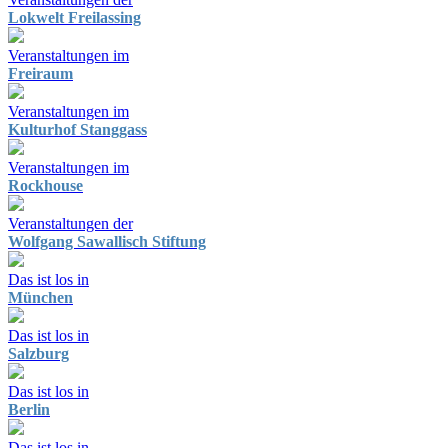
Lokwelt Freilassing
Veranstaltungen im
Freiraum
Veranstaltungen im
Kulturhof Stanggass
Veranstaltungen im
Rockhouse
Veranstaltungen der
Wolfgang Sawallisch Stiftung
Das ist los in
München
Das ist los in
Salzburg
Das ist los in
Berlin
Das ist los in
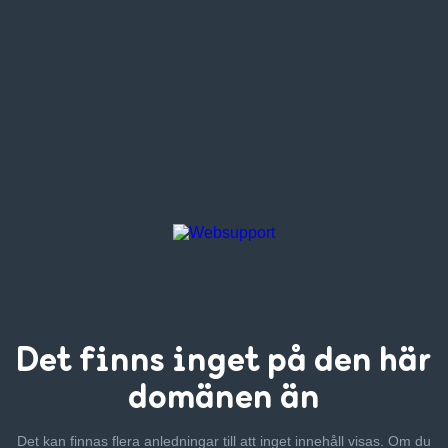
Det finns inget
på den här
domänen än
Det kan finnas flera anledningar till att inget innehåll visas. Om
du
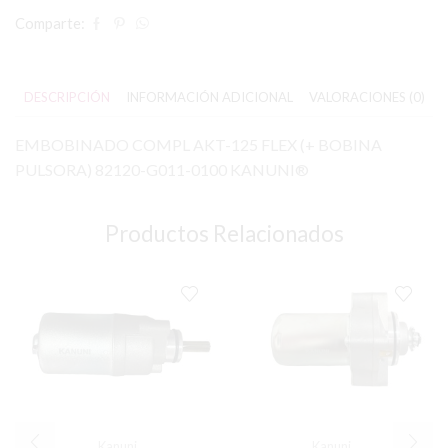
Comparte:
DESCRIPCIÓN
INFORMACIÓN ADICIONAL
VALORACIONES (0)
EMBOBINADO COMPL AKT-125 FLEX (+ BOBINA
PULSORA) 82120-G011-0100 KANUNI®
Productos Relacionados
Kanuni
Kanuni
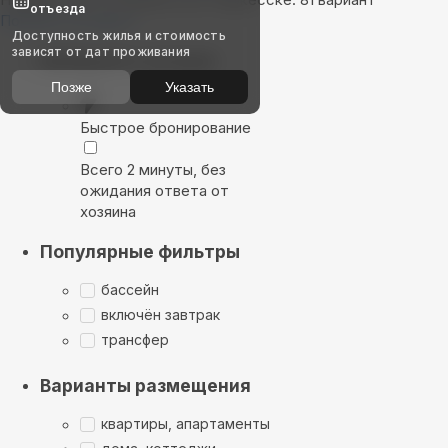
отъезда
Показать на карте
Доступность жилья и стоимость
зависят от дат проживания
Выбирайте лучшее
Позже
Указать
Быстрое бронирование
Всего 2 минуты, без
ожидания ответа от
хозяина
Популярные фильтры
бассейн
включён завтрак
трансфер
Варианты размещения
квартиры, апартаменты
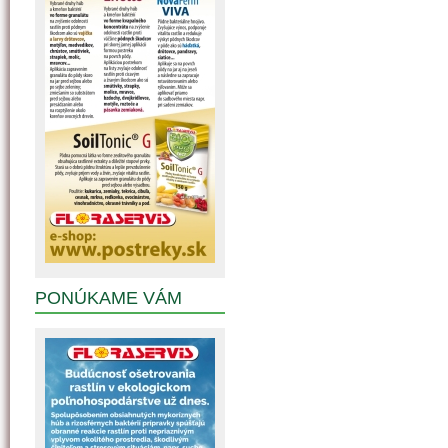
PONÚKAME VÁM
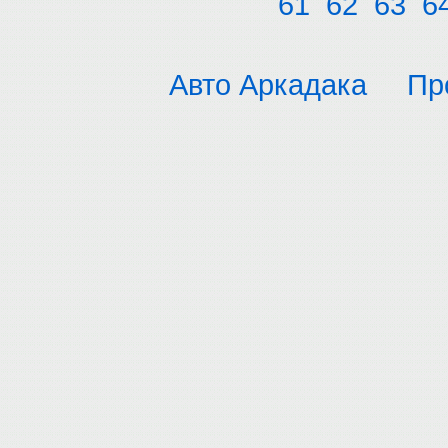
61
62
63
6
Авто Аркадака
Пр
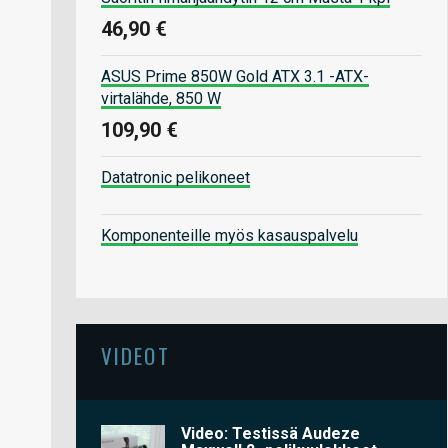
46,90 €
ASUS Prime 850W Gold ATX 3.1 -ATX-
virtalähde, 850 W
109,90 €
Datatronic pelikoneet
Komponenteille myös kasauspalvelu
VIDEOT
Video: Testissä Audeze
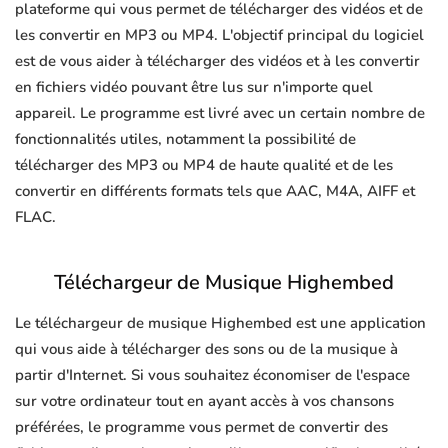
plateforme qui vous permet de télécharger des vidéos et de
les convertir en MP3 ou MP4. L'objectif principal du logiciel
est de vous aider à télécharger des vidéos et à les convertir
en fichiers vidéo pouvant être lus sur n'importe quel
appareil. Le programme est livré avec un certain nombre de
fonctionnalités utiles, notamment la possibilité de
télécharger des MP3 ou MP4 de haute qualité et de les
convertir en différents formats tels que AAC, M4A, AIFF et
FLAC.
Téléchargeur de Musique Highembed
Le téléchargeur de musique Highembed est une application
qui vous aide à télécharger des sons ou de la musique à
partir d'Internet. Si vous souhaitez économiser de l'espace
sur votre ordinateur tout en ayant accès à vos chansons
préférées, le programme vous permet de convertir des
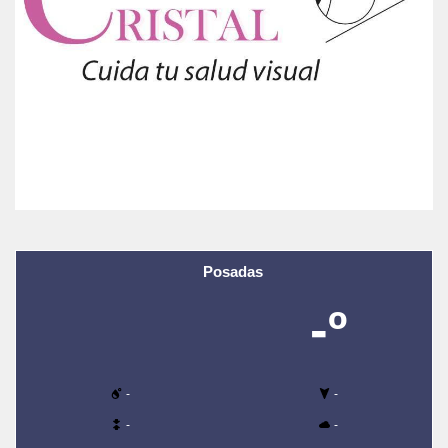
Posadas
-º
-
-
-
-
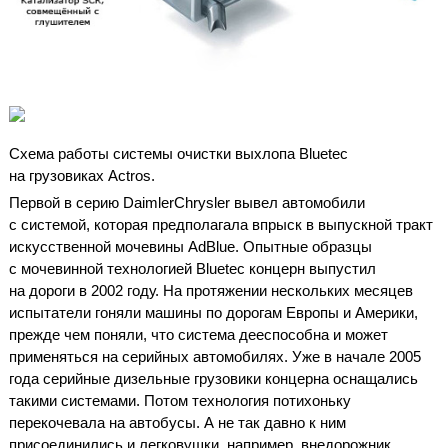
Схема работы системы очистки выхлопа Bluetec
на грузовиках Actros.
Первой в серию DaimlerChrysler вывел автомобили
с системой, которая предполагала впрыск в выпускной тракт
искусственной мочевины AdВlue. Опытные образцы
с мочевинной технологией Bluetec концерн выпустил
на дороги в 2002 году. На протяжении нескольких месяцев
испытатели гоняли машины по дорогам Европы и Америки,
прежде чем поняли, что система дееспособна и может
применяться на серийных автомобилях. Уже в начале 2005
года серийные дизельные грузовики концерна оснащались
такими системами. Потом технология потихоньку
перекочевала на автобусы. А не так давно к ним
присоединились и легковушки, например, внедорожник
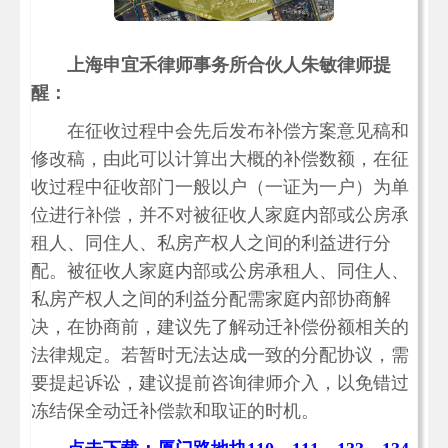
上海申宜禾律师事务所合伙人朱敏律师提
醒：
在征收过程中会先后发布补偿方案意见稿和
修改稿，由此可以计算出大概的补偿数额，在征
收过程中征收部门一般以户（一证为一户）为单
位进行补偿，并不对被征收人家庭内部或公房承
租人、同住人、私房产权人之间的利益进行分
配。被征收人家庭内部或公房承租人、同住人、
私房产权人之间的利益分配需家庭内部协商解
决，在协商前，建议先了解动迁补偿份额相关的
法律规定。若暂时无法达成一致的分配协议，需
要提起诉讼，建议提前咨询律师介入，以免错过
冻结保全动迁补偿款和取证的时机。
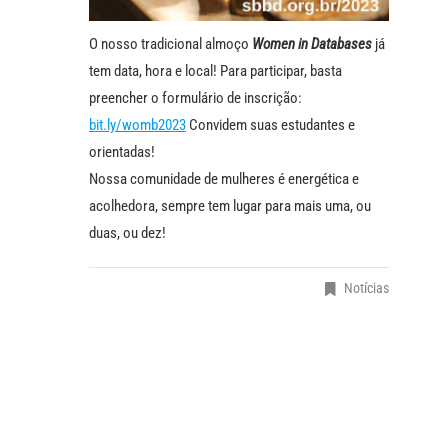
O nosso tradicional almoço
Women in Databases
já
tem data, hora e local! Para participar, basta
preencher o formulário de inscrição:
bit.ly/womb2023
Convidem suas estudantes e
orientadas!
Nossa comunidade de mulheres é energética e
acolhedora, sempre tem lugar para mais uma, ou
duas, ou dez!
Notícias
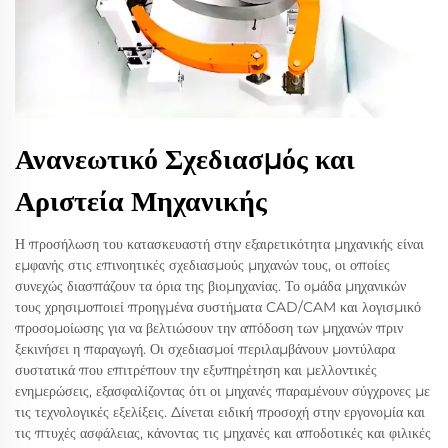
Ανανεωτικό Σχεδιασμός και
Αριστεία Μηχανικής
Η προσήλωση του κατασκευαστή στην εξαιρετικότητα μηχανικής είναι
εμφανής στις επινοητικές σχεδιασμούς μηχανών τους, οι οποίες
συνεχώς διασπάζουν τα όρια της βιομηχανίας. Το ομάδα μηχανικών
τους χρησιμοποιεί προηγμένα συστήματα CAD/CAM και λογισμικό
προσομοίωσης για να βελτιώσουν την απόδοση των μηχανών πριν
ξεκινήσει η παραγωγή. Οι σχεδιασμοί περιλαμβάνουν μοντύλαρα
συστατικά που επιτρέπουν την εξυπηρέτηση και μελλοντικές
ενημερώσεις, εξασφαλίζοντας ότι οι μηχανές παραμένουν σύγχρονες με
τις τεχνολογικές εξελίξεις. Δίνεται ειδική προσοχή στην εργονομία και
τις πτυχές ασφάλειας, κάνοντας τις μηχανές και αποδοτικές και φιλικές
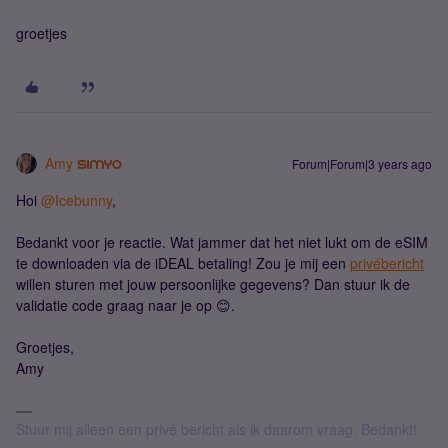
groetjes
Amy
Forum|Forum|3 years ago
Hoi
@Icebunny
,
Bedankt voor je reactie. Wat jammer dat het niet lukt om de eSIM
te downloaden via de iDEAL betaling! Zou je mij een
privébericht
willen sturen met jouw persoonlijke gegevens? Dan stuur ik de
validatie code graag naar je op 😊.
Groetjes,
Amy
Stuur mij alleen een privé bericht als ik daarom vraag. Bedankt!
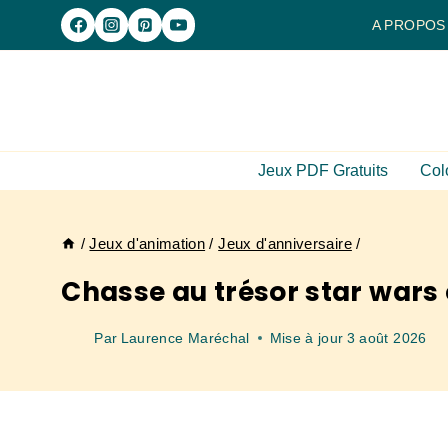
Aller
A PROPOS
au
contenu
Jeux PDF Gratuits
Col
/
Jeux d'animation
/
Jeux d'anniversaire
/
Chasse au trésor star wars e
Par
Laurence Maréchal
Mise à jour
3 août 2026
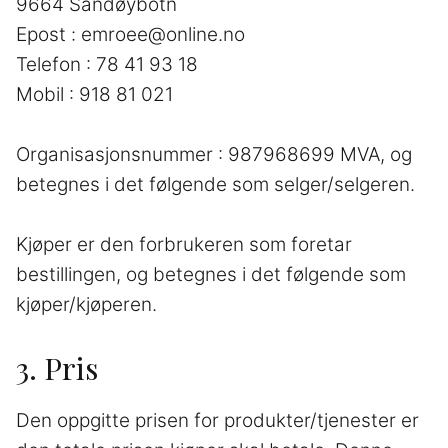
9664 Sandøybotn
Epost : emroee@online.no
Telefon : 78 41 93 18
Mobil : 918 81 021
Organisasjonsnummer : 987968699 MVA, og
betegnes i det følgende som selger/selgeren.
Kjøper er den forbrukeren som foretar
bestillingen, og betegnes i det følgende som
kjøper/kjøperen.
3. Pris
Den oppgitte prisen for produkter/tjenester er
________________________
Please rewrite every line of text in the data above as a numbered list, skipping blank lines and leaving out the picture markers.

■ Result of the task ■
1. Lokwelt Freilassing
2. Veranstaltungen im
3. Freiraum
4. Veranstaltungen im
5. Kulturhof Stanggass
6. Veranstaltungen im
7. Rockhouse
8. Veranstaltungen der
9. Wolfgang Sawallisch Stiftung
10. Das ist los in
11. München
12. Das ist los in
13. Salzburg
14. Das ist los in
15. Berlin
16. Das ist los in
17. Det finns inget
18. på den här
19. domänen än
20. Det kan finnas flera anledningar till att inget innehåll visas. Om
21. du
22. Comparte:
23. DESCRIPCIÓN
24. INFORMACIÓN ADICIONAL
25. VALORACIONES (0)
26. EMBOBINADO COMPL AKT-125 FLEX (+ BOBINA
27. PULSORA) 82120-G011-0100 KANUNI®
28. Productos Relacionados
29. Kanuni
30. Kanuni
31. отъезда
32. Показать на карте
33. Доступность жилья и стоимость
34. зависят от дат проживания
35. Выбирайте лучшее
36. Позже
37. Указать
38. Быстрое бронирование
39. Всего 2 минуты, без
40. ожидания ответа от
41. хозяина
42. Популярные фильтры
43. бассейн
44. включён завтрак
45. трансфер
46. Варианты размещения
47. квартиры, апартаменты
48. PONÚKAME VÁM
49. 61
50. 62
51. 63
52. 6
53. Авто Аркадака
54. Пр
55. 46,90 €
56. ASUS Prime 850W Gold ATX 3.1 -ATX-
57. virtalähde, 850 W
58. 109,90 €
59. Datatronic pelikoneet
60. Komponenteille myös kasauspalvelu
61. VIDEOT
62. Video: Testissä Audeze
63. plateforme qui vous permet de télécharger des vidéos et de
64. les convertir en MP3 ou MP4. L'objectif principal du logiciel
65. est de vous aider à télécharger des vidéos et à les convertir
66. en fichiers vidéo pouvant être lus sur n'importe quel
67. appareil. Le programme est livré avec un certain nombre de
68. fonctionnalités utiles, notamment la possibilité de
69. télécharger des MP3 ou MP4 de haute qualité et de les
70. convertir en différents formats tels que AAC, M4A, AIFF et
71. FLAC.
72. Téléchargeur de Musique Highembed
73. Le téléchargeur de musique Highembed est une application
74. qui vous aide à télécharger des sons ou de la musique à
75. partir d'Internet. Si vous souhaitez économiser de l'espace
76. sur votre ordinateur tout en ayant accès à vos chansons
77. préférées, le programme vous permet de convertir des
78. Posadas
79. -º
80. -
81. -
82. -
83. -
84. Схема работы системы очистки выхлопа Bluetec
85. на грузовиках Actros.
86. Первой в серию DaimlerChrysler вывел автомобили
87. с системой, которая предполагала впрыск в выпускной тракт
88. искусственной мочевины AdВlue. Опытные образцы
89. с мочевинной технологией Bluetec концерн выпустил
90. на дороги в 2002 году. На протяжении нескольких месяцев
91. испытатели гоняли машины по дорогам Европы и Америки,
92. прежде чем поняли, что система дееспособна и может
93. применяться на серийных автомобилях. Уже в начале 2005
94. года серийные дизельные грузовики концерна оснащались
95. такими системами. Потом технология потихоньку
96. перекочевала на автобусы. А не так давно к ним
97. присоединились и легковушки, например, внедорожник
98. 上海申宜禾律师事务所合伙人朱敏律师提
99. 醒：
100. 在征收过程中会先后发布补偿方案意见稿和
101. 修改稿，由此可以计算出大概的补偿数额，在征
102. 收过程中征收部门一般以户（一证为一户）为单
103. 位进行补偿，并不对被征收人家庭内部或公房承
104. 租人、同住人、私房产权人之间的利益进行分
105. 配。被征收人家庭内部或公房承租人、同住人、
106. 私房产权人之间的利益分配需家庭内部协商解
107. 决，在协商前，建议先了解动迁补偿份额相关的
108. 法律规定。若暂时无法达成一致的分配协议，需
109. 要提起诉讼，建议提前咨询律师介入，以免错过
110. 冻结保全动迁补偿款和取证的时机。
111. O nosso tradicional almoço
112. Women in Databases
113. já
114. tem data, hora e local! Para participar, basta
115. preencher o formulário de inscrição:
116. bit.ly/womb2023
117. Convidem suas estudantes e
118. orientadas!
119. Nossa comunidade de mulheres é energética e
120. acolhedora, sempre tem lugar para mais uma, ou
121. duas, ou dez!
122. Notícias
123. Ανανεωτικό Σχεδιασμός και
124. Αριστεία Μηχανικής
125. Η προσήλωση του κατασκευαστή στην εξαιρετικότητα μηχανικής είναι
126. εμφανής στις επινοητικές σχεδιασμούς μηχανών τους, οι οποίες
127. συνεχώς διασπάζουν τα όρια της βιομηχανίας. Το ομάδα μηχανικών
128. τους χρησιμοποιεί προηγμένα συστήματα CAD/CAM και λογισμικό
129. προσομοίωσης για να βελτιώσουν την απόδοση των μηχανών πριν
130. ξεκινήσει η παραγωγή. Οι σχεδιασμοί περιλαμβάνουν μοντύλαρα
131. συστατικά που επιτρέπουν την εξυπηρέτηση και μελλοντικές
132. ενημερώσεις, εξασφαλίζοντας ότι οι μηχανές παραμένουν σύγχρονες με
133. τις τεχνολογικές εξελίξεις. Δίνεται ειδική προσοχή στην εργονομία και
134. τις πτυχές ασφάλειας, κάνοντας τις μηχανές και αποδοτικές και φιλικές
135. groetjes
136. Amy
137. Forum|Forum|3 years ago
138. Hoi
139. @Icebunny
140. ,
141. Bedankt voor je reactie. Wat jammer dat het niet lukt om de eSIM
142. te downloaden via de iDEAL betaling! Zou je mij een
143. privébericht
144. willen sturen met jouw persoonlijke gegevens? Dan stuur ik de
145. validatie code graag naar je op 😊.
146. Groetjes,
147. Amy
148. Stuur mij alleen een privé bericht als ik daarom vraag. Bedankt!
149. Aller
150. A PROPOS
151. au
152. contenu
153. Jeux PDF Gratuits
154. Col
155. /
156. Jeux d'animation
157. /
158. Jeux d'anniversaire
159. /
160. Chasse au trésor star wars e
161. Par
162. Laurence Maréchal
163. Mise à jour
164. 3 août 2026
165. 9664 Sandøybotn
166. Epost : emroee@online.no
167. Telefon : 78 41 93 18
168. Mobil : 918 81 021
169. Organisasjonsnummer : 987968699 MVA, og
170. betegnes i det følgende som selger/selgeren.
171. Kjøper er den forbrukeren som foretar
172. bestillingen, og betegnes i det følgende som
173. kjøper/kjøperen.
174. 3. Pris
175. Den oppgitte prisen for produkter/tjenester er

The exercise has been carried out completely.